Guerre d’Ukraine : la mascarade de Riyad
Un projet de cessez-le-feu soumis aux conditions russes : un pas en avant, ou bien une manœuvre dilatoire destinée à affaiblir Zelensky ?

À Riyad, les négociations impliquant Russes, Américains, Ukrainiens pour la mise en place d’un cessez le feu de trente jours viennent de déboucher sur un accord sur la suspension des hostilités en mer Noire. Mais quel est le sens de cette annonce faite par la Maison Blanche ? Pour appliquer l’accord, en effet, Moscou pose de nombreuses conditions, comme la levée des sanctions qui entravent l’agriculture russe.
Deux jours de réunion, première phase dimanche entre Américains et Ukrainiens. Kiev était représenté par le ministre de la défense de l’équipe Zelensky. « La discussion a été productive et ciblée. Nous avons abordé des points clefs, notamment l’énergie », a souligné Rustem Umerov. Depuis la scène humiliante du lynchage médiatique de Volodymyr Zelensky à la maison blanche, l’Ukraine répète qu’elle veut un arrêt provisoire des frappes sur les sites de production d’énergie.
La seconde phase s’est déroulée lundi, elle impliquait Russes et Américains. Douze heures de discussion. Et cette conclusion de la porte-parole du département d’Etat Tammy Bruce précisant que les avancées principales portaient sur « le rétablissement complet des activités commerciales en Mer Noire ».
Cette liberté de circulation maritime en Mer Noire avait déjà été mise en place pendant un an à l’été 2022 pour permettre aux Ukrainiens d’écouler leurs céréales. L’équipe Trump vient de ressortir ce dossier avec l’aval des Ukrainiens. A l’évidence, Poutine voit dans cette dérogation partielle un moyen de soulager les sanctions qui frappent la Russie. Mais pour le reste, Poutine ne bouge pas, il a le temps pour lui.
Sur la scène de Riyad, une sinistre mascarade est en train de s’installer. On voudrait faire croire que les pourparlers sur une suspension des bombardements mettent en jeu trois acteurs, russes, ukrainiens, américains.
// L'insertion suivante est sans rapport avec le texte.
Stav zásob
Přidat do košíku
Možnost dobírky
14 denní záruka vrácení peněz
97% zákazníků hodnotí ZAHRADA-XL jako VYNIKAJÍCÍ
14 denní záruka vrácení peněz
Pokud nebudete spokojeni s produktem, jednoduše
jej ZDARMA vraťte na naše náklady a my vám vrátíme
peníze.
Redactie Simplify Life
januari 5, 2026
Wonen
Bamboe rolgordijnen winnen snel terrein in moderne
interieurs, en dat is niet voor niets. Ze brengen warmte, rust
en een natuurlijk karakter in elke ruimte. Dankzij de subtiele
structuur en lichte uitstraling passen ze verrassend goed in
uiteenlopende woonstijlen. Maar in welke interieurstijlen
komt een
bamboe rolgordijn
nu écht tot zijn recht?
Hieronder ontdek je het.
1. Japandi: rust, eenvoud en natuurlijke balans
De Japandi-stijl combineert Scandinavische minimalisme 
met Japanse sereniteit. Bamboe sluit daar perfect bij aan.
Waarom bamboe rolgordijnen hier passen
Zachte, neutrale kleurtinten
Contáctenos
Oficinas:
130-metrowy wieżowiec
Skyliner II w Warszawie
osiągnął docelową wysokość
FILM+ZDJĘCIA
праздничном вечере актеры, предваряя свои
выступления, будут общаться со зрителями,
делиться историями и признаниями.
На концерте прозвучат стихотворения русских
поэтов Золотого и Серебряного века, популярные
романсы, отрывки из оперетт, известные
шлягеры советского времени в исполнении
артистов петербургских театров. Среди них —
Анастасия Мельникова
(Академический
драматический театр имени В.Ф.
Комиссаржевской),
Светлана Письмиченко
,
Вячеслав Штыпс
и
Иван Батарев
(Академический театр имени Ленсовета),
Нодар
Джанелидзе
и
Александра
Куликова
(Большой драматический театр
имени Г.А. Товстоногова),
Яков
Rien n’est plus faux. Dans le ronron des déclarations officielles, on note une insistance appuyée de la Maison-Blanche à souligner qu’il est difficile de faire bouger les positions russes, ce qui permet de donner une crédibilité narrative à cette pièce de théâtre. En réalité, les Ukrainiens ont en face d’eux un seul bloc. Un bloc russo-américain.
Derrière la scène de Riyad, la vraie guerre contre l’Ukraine n’a jamais faibli. Le survol nocturne des drones russes et les frappes sur les infrastructures continuent, comme le montre l’attaque par missile balistique qui a touché lundi Soumy, une ville de 250.000 habitants situé au nord-est du pays. Plus d’une centaine de morts.
La guerre des récits contre Zelensky, elle aussi, n’a jamais été aussi intense. On vient d’en avoir une nouvelle preuve avec l’interview accordé par le représentant spécial de Trump Steve Witkoff au journaliste podcaster d’extrême-droite Tucker Carlson. Witkoff n’est pas un diplomate, mais un homme de confiance de Trump à la tête d’un parc immobilier estimé à un milliard de dollars. Comme son patron c’est aussi un adepte du « deal ».
Il a rencontré Poutine à Moscou et en parle comme un jeune converti sortant de la basilique Saint-Basile-le-Bienheureux sur la Place Rouge : « Poutine a un immense respect pour le président … Au passage, nous avons parlé pendant deux heures d’un cessez-le-feu définitif. Et les Russes ont besoin de certaines conditions pour un cessez-le-feu définitif. Il y a Koursk, où les troupes ukrainiennes sont encerclées ».
Aligné sur le narratif de Poutine, l’émissaire de Trump revient sur une des clefs de la posture russe en évoquant les élections : « Ils ont accepté cela. Il y aura des élections en Ukraine ». Le partenaire de golf de Trump ne s’est pas aventuré à donner une échéance. Peut-être feint-il d’ignorer que la constitution de Kiev interdit tout scrutin en temps de guerre. Le 19 février dernier déjà Trump avait traité Volodymyr Zelensky de « dictateur ». Cette petite musique visant à ôter toute légitimité au président ukrainien ne doit rien au hasard au moment où l’on parle de trêve : tout est bon pour décrédibiliser celui qui incarne la résistance de l’Ukraine indépendante.